### Enunciado
Transcreva em forma de lista numerada as linhas de texto de todos os registros abaixo, omitindo as linhas em branco. Deixe as imagens fora da resposta.

### Registros de dados
******************************

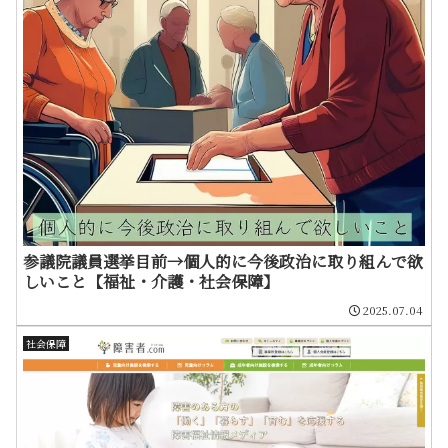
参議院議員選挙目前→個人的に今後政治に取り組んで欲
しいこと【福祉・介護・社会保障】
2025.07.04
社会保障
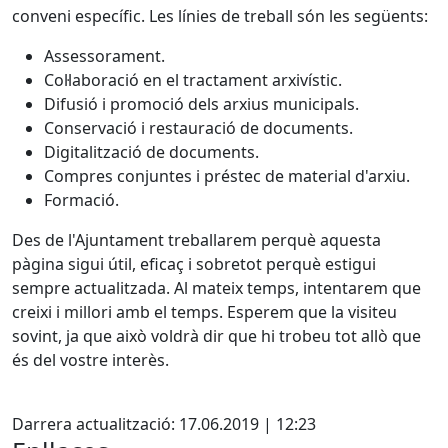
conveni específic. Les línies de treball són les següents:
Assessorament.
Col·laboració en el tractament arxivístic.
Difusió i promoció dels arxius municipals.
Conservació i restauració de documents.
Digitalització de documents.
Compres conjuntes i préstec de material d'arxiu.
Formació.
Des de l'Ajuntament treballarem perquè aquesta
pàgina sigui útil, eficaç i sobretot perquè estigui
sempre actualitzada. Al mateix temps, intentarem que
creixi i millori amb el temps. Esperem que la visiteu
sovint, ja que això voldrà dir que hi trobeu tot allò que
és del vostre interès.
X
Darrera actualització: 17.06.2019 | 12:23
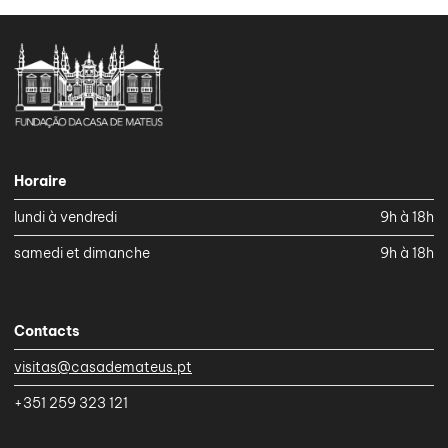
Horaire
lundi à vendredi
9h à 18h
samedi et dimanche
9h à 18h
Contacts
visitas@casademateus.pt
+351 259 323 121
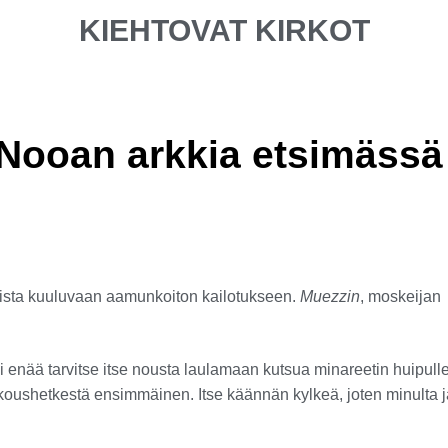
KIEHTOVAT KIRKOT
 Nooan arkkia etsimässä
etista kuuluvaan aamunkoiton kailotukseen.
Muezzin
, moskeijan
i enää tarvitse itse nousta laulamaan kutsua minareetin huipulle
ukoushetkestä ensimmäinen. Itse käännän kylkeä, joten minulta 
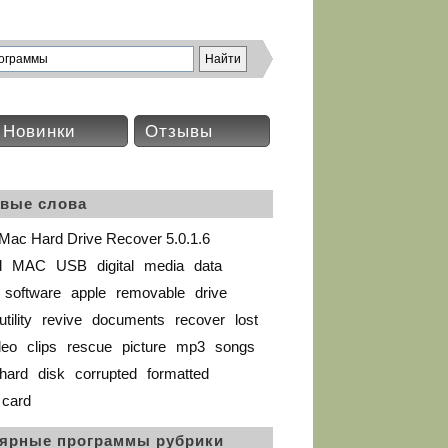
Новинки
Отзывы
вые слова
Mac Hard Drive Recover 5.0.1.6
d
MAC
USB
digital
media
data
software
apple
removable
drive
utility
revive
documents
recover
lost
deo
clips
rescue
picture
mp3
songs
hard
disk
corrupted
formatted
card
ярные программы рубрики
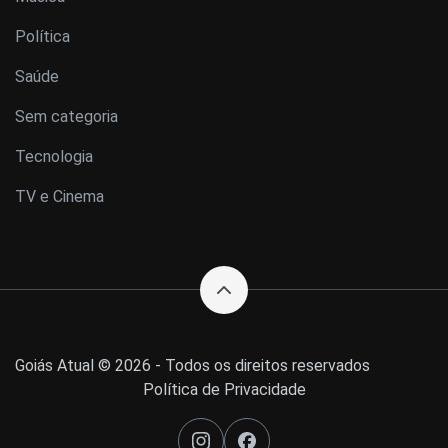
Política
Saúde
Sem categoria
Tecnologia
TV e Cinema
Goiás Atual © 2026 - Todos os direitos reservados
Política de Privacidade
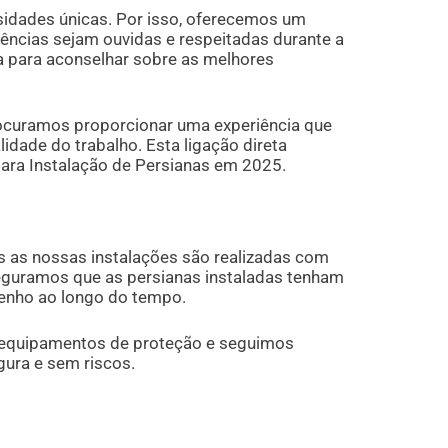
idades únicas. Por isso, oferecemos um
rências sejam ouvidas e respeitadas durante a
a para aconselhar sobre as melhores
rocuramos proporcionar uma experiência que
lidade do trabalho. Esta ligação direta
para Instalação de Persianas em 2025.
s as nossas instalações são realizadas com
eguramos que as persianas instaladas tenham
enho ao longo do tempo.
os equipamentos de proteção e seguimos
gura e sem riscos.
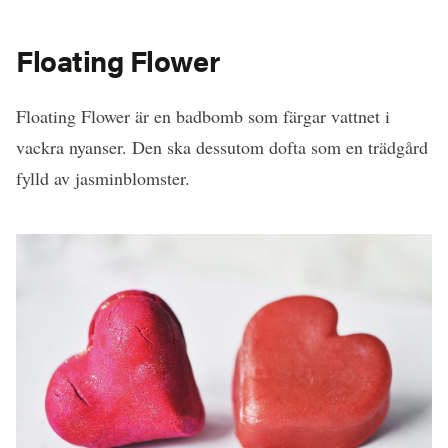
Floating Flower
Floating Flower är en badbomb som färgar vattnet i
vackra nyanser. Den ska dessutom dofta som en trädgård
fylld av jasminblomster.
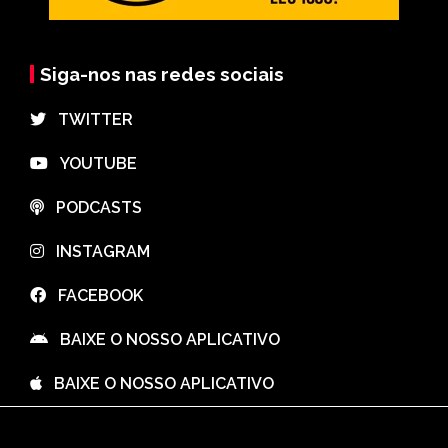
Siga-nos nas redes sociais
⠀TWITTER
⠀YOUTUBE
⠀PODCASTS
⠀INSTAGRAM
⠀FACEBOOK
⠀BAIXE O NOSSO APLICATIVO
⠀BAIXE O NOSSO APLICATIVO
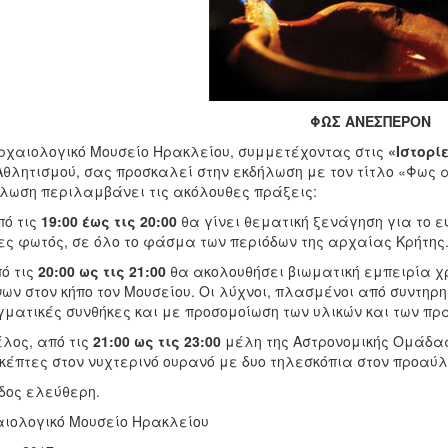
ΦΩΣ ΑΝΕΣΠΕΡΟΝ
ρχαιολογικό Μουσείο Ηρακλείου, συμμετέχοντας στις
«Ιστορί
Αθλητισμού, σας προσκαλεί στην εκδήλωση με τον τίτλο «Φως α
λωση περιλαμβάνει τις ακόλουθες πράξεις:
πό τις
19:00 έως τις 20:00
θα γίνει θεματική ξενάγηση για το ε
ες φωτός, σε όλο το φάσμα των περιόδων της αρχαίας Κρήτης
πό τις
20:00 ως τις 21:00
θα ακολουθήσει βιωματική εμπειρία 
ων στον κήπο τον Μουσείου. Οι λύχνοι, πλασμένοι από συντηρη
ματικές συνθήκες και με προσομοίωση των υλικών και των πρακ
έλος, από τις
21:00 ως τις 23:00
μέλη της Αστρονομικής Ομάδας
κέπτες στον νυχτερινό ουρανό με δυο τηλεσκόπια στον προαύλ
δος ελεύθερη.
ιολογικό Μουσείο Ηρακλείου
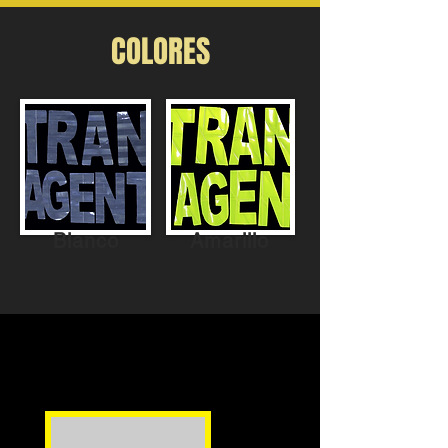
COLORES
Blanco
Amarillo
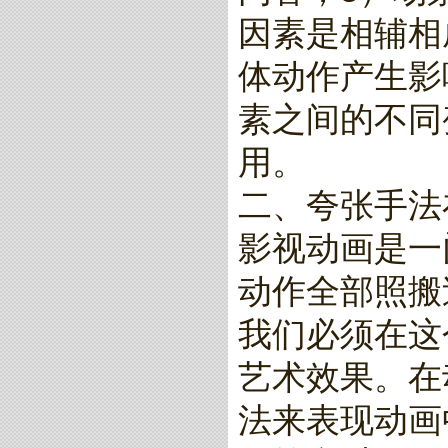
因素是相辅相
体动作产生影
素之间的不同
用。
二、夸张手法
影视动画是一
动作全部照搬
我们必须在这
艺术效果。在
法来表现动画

******************************

### Resposta escrita
1. 参議院議員選挙目前→個人的に今後政治に取り組んで欲
2. しいこと【福祉・介護・社会保障】
3. 2025.07.04
4. 社会保障
5. conveni específic. Les línies de treball són les següents:
6. Assessorament.
7. Col·laboració en el tractament arxivístic.
8. Difusió i promoció dels arxius municipals.
9. Conservació i restauració de documents.
10. Digitalització de documents.
11. Compres conjuntes i préstec de material d'arxiu.
12. Formació.
13. Des de l'Ajuntament treballarem perquè aquesta
14. pàgina sigui útil, eficaç i sobretot perquè estigui
15. sempre actualitzada. Al mateix temps, intentarem que
16. creixi i millori amb el temps. Esperem que la visiteu
17. sovint, ja que això voldrà dir que hi trobeu tot allò que
18. és del vostre interès.
19. X
20. Darrera actualització: 17.06.2019 | 12:23
21. Horaire
22. lundi à vendredi
23. 9h à 18h
24. samedi et dimanche
25. 9h à 18h
26. Contacts
27. visitas@casademateus.pt
28. +351 259 323 121
29. KIEHTOVAT KIRKOT
30.  Nooan arkkia etsimässä
31. etista kuuluvaan aamunkoiton kailotukseen.
32. Muezzin
33. , moskeijan
34. i enää tarvitse itse nousta laulamaan kutsua minareetin huipulle
35. ukoushetkestä ensimmäinen. Itse käännän kylkeä, joten minulta 
36. Новинки
37. Отзывы
38. вые слова
39. Mac Hard Drive Recover 5.0.1.6
40. d
41. MAC
42. USB
43. digital
44. media
45. data
46. software
47. apple
48. removable
49. drive
50. utility
51. revive
52. documents
53. recover
54. lost
55. deo
56. clips
57. rescue
58. picture
59. mp3
60. songs
61. hard
62. disk
63. corrupted
64. formatted
65. card
66. ярные программы рубрики
67. Política
68. Saúde
69. Sem categoria
70. Tecnologia
71. TV e Cinema
72. Goiás Atual © 2026 - Todos os direitos reservados
73. Política de Privacidade
74. idades únicas. Por isso, oferecemos um
75. rências sejam ouvidas e respeitadas durante a
76. a para aconselhar sobre as melhores
77. rocuramos proporcionar uma experiência que
78. lidade do trabalho. Esta ligação direta
79. para Instalação de Persianas em 2025.
80. s as nossas instalações são realizadas com
81. eguramos que as persianas instaladas tenham
82. enho ao longo do tempo.
83. os equipamentos de proteção e seguimos
84. gura e sem riscos.
85. Floating Flower
86. Floating Flower är en badbomb som färgar vattnet i
87. vackra nyanser. Den ska dessutom dofta som en trädgård
88. fylld av jasminblomster.
89. Siga-nos nas redes sociais
90. ⠀TWITTER
91. ⠀YOUTUBE
92. ⠀PODCASTS
93. ⠀INSTAGRAM
94. ⠀FACEBOOK
95. ⠀BAIXE O NOSSO APLICATIVO
96. ⠀BAIXE O NOSSO APLICATIVO
97. ΦΩΣ ΑΝΕΣΠΕΡΟΝ
98. ρχαιολογικό Μουσείο Ηρακλείου, συμμετέχοντας στις
99. «Ιστορί
100. Αθλητισμού, σας προσκαλεί στην εκδήλωση με τον τίτλο «Φως α
101. λωση περιλαμβάνει τις ακόλουθες πράξεις:
102. πό τις
103. 19:00 έως τις 20:00
104. θα γίνει θεματική ξενάγηση για το ε
105. ες φωτός, σε όλο το φάσμα των περιόδων της αρχαίας Κρήτης
106. πό τις
107. 20:00 ως τις 21:00
108. θα ακολουθήσει βιωματική εμπειρία 
109. ων στον κήπο τον Μουσείου. Οι λύχνοι, πλασμένοι από συντηρη
110. ματικές συνθήκες και με προσομοίωση των υλικών και των πρακ
111. έλος, από τις
112. 21:00 ως τις 23:00
113. μέλη της Αστρονομικής Ομάδας
114. κέπτες στον νυχτερινό ουρανό με δυο τηλεσκόπια στον προαύλ
115. δος ελεύθερη.
116. ιολογικό Μουσείο Ηρακλείου
117. COLORES
118. Blanco
119. Amarillo
120. 因素是相辅相
121. 体动作产生影
122. 素之间的不同
123. 用。
124. 二、夸张手法
125. 影视动画是一
126. 动作全部照搬
127. 我们必须在这
128. 艺术效果。在
129. 法来表现动画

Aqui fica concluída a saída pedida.